Just back from a quick coffee with a blog friend, slightly damp (it's raining) and leaping into a session about interacting with bloggers (slightly ironic given the blogging around what some of my US colleagues have been doing. More on that later.)
I'm going to mash my write-up of two different sessions together, because they overlap in an interesting way.
Before lunch I dipped into the Metrics track at Blogher, and boy, did the organisers misjudge the appeal of this session. While the main ballroom session on "Should I Blog?" is very quiet, this session is packed. People are sitting on the floor, people are sitting outside…
Elise Bauer gave an excellent presentation which amounted to "link, link, and link some more". And it's amazing how many people wrestle with this idea — and how many misconceptions there are. For instance, some people were concerned that every outbound link neutralised an inbound link in your Google pagerank.
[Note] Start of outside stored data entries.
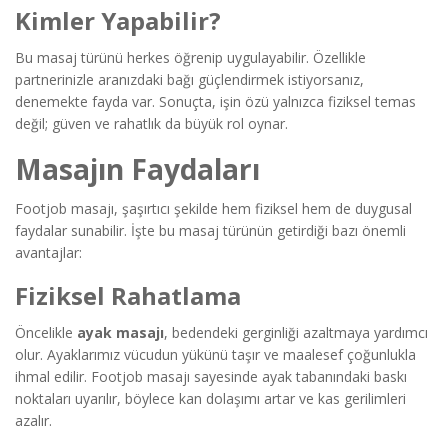
Kimler Yapabilir?
Bu masaj türünü herkes öğrenip uygulayabilir. Özellikle
partnerinizle aranızdaki bağı güçlendirmek istiyorsanız,
denemekte fayda var. Sonuçta, işin özü yalnızca fiziksel temas
değil; güven ve rahatlık da büyük rol oynar.
Masajın Faydaları
Footjob masajı, şaşırtıcı şekilde hem fiziksel hem de duygusal
faydalar sunabilir. İşte bu masaj türünün getirdiği bazı önemli
avantajlar:
Fiziksel Rahatlama
Öncelikle
ayak masajı
, bedendeki gerginliği azaltmaya yardımcı
olur. Ayaklarımız vücudun yükünü taşır ve maalesef çoğunlukla
ihmal edilir. Footjob masajı sayesinde ayak tabanındaki baskı
noktaları uyarılır, böylece kan dolaşımı artar ve kas gerilimleri
azalır.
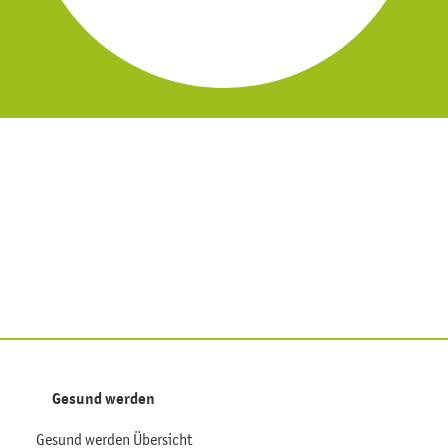
Gesund werden
Gesund werden Übersicht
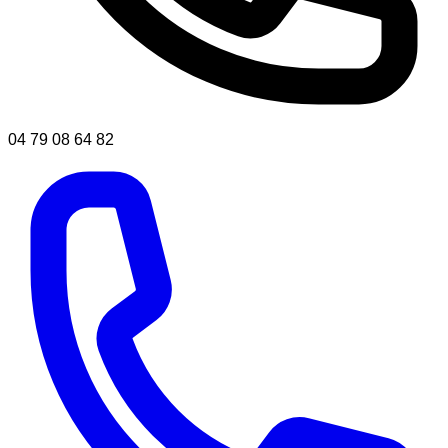
04 79 08 64 82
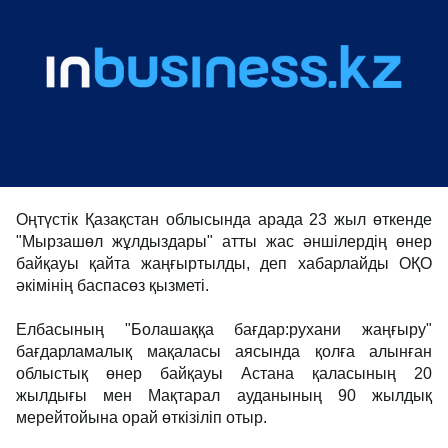
Оңтүстік Қазақстан облысында арада 23 жыл өткенде
"Мырзашөл жұлдыздары" атты жас әншілердің өнер
байқауы қайта жаңғыртылды, деп хабарлайды ОҚО
әкімінің баспасөз қызметі.
Елбасының "Болашаққа бағдар:рухани жаңғыру"
бағдарламалық мақаласы аясында қолға алынған
облыстық өнер байқауы Астана қаласының 20
жылдығы мен Мақтарал ауданының 90 жылдық
мерейтойына орай өткізіліп отыр.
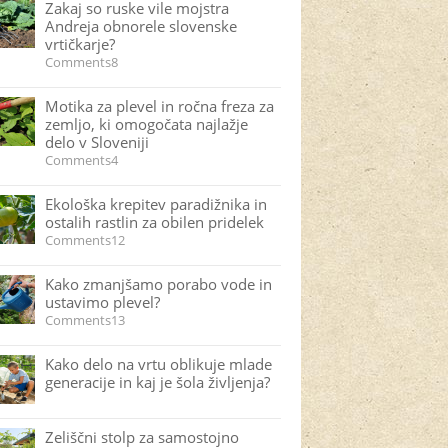
Zakaj so ruske vile mojstra
Andreja obnorele slovenske
vrtičkarje?
Comments8
Motika za plevel in ročna freza za
zemljo, ki omogočata najlažje
delo v Sloveniji
Comments4
Ekološka krepitev paradižnika in
ostalih rastlin za obilen pridelek
Comments12
Kako zmanjšamo porabo vode in
ustavimo plevel?
Comments13
Kako delo na vrtu oblikuje mlade
generacije in kaj je šola življenja?
Zeliščni stolp za samostojno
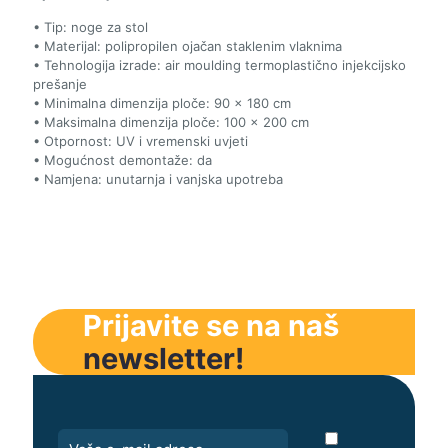
• Tip: noge za stol
• Materijal: polipropilen ojačan staklenim vlaknima
• Tehnologija izrade: air moulding termoplastično injekcijsko
prešanje
• Minimalna dimenzija ploče: 90 × 180 cm
• Maksimalna dimenzija ploče: 100 × 200 cm
• Otpornost: UV i vremenski uvjeti
• Mogućnost demontaže: da
• Namjena: unutarnja i vanjska upotreba
Prijavite se na naš
newsletter!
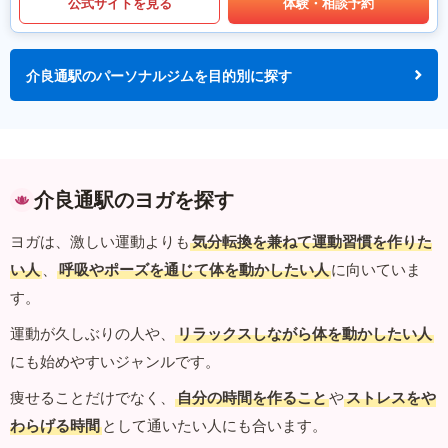
公式サイトを見る
体験・相談予約
介良通駅のパーソナルジムを目的別に探す
介良通駅のヨガを探す
ヨガは、激しい運動よりも
気分転換を兼ねて運動習慣を作りた
い人
、
呼吸やポーズを通じて体を動かしたい人
に向いていま
す。
運動が久しぶりの人や、
リラックスしながら体を動かしたい人
にも始めやすいジャンルです。
痩せることだけでなく、
自分の時間を作ること
や
ストレスをや
わらげる時間
として通いたい人にも合います。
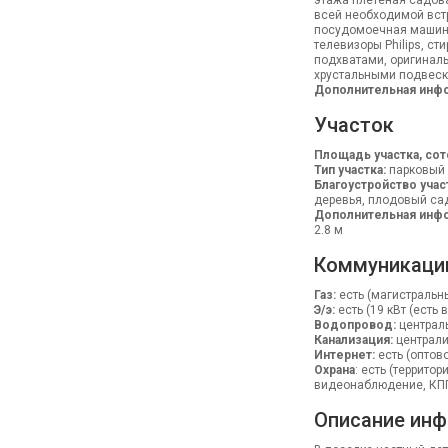
этажа плетеная садова
всей необходимой встр
посудомоечная машина 
телевизоры Philips, ст
подхватами, оригинал
хрустальными подвеск
Дополнительная инф
Участок
Площадь участка, сот
Тип участка:
парковый
Благоустройство учас
деревья, плодовый сад
Дополнительная инфо
2.8 м
Коммуникаци
Газ:
есть (магистральн
Э/э:
есть (19 кВт (есть
Водопровод:
централь
Канализация:
централ
Интернет:
есть (оптово
Охрана
: есть (террито
видеонаблюдение, КПП
Описание инф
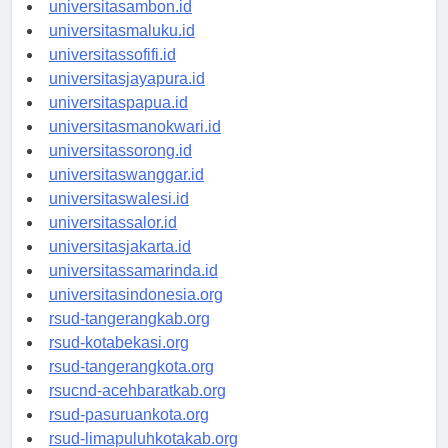
universitasmamuju.id
universitasambon.id
universitasmaluku.id
universitassofifi.id
universitasjayapura.id
universitaspapua.id
universitasmanokwari.id
universitassorong.id
universitaswanggar.id
universitaswalesi.id
universitassalor.id
universitasjakarta.id
universitassamarinda.id
universitasindonesia.org
rsud-tangerangkab.org
rsud-kotabekasi.org
rsud-tangerangkota.org
rsucnd-acehbaratkab.org
rsud-pasuruankota.org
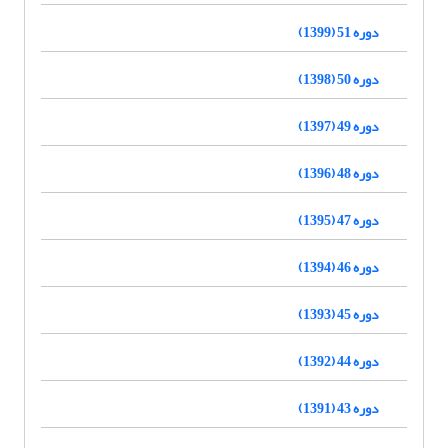
دوره 51 (1399)
دوره 50 (1398)
دوره 49 (1397)
دوره 48 (1396)
دوره 47 (1395)
دوره 46 (1394)
دوره 45 (1393)
دوره 44 (1392)
دوره 43 (1391)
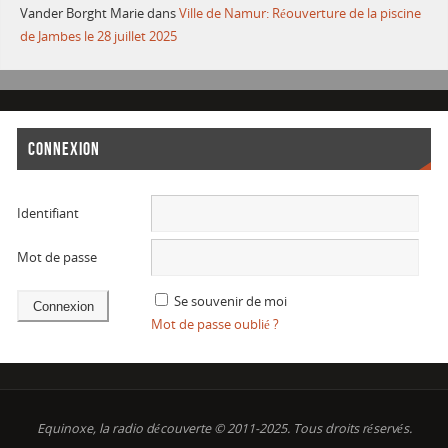
Vander Borght Marie
dans
Ville de Namur: Réouverture de la piscine
de Jambes le 28 juillet 2025
CONNEXION
Identifiant
Mot de passe
Se souvenir de moi
Mot de passe oublié ?
Equinoxe, la radio découverte © 2011-2025. Tous droits réservés.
Others worried that linking out would lead to a one way flow of traffic away from your blog.
Elise made the excellent point that worrying about sending traffic to your competition is totally the wrong mindset. You should be thinking about providing the best and most useful content to your readers, and if there's something great on the competition, link to them!
Vanessa Fox from Google was on hand to debunk some of the myths around Google's ranking system.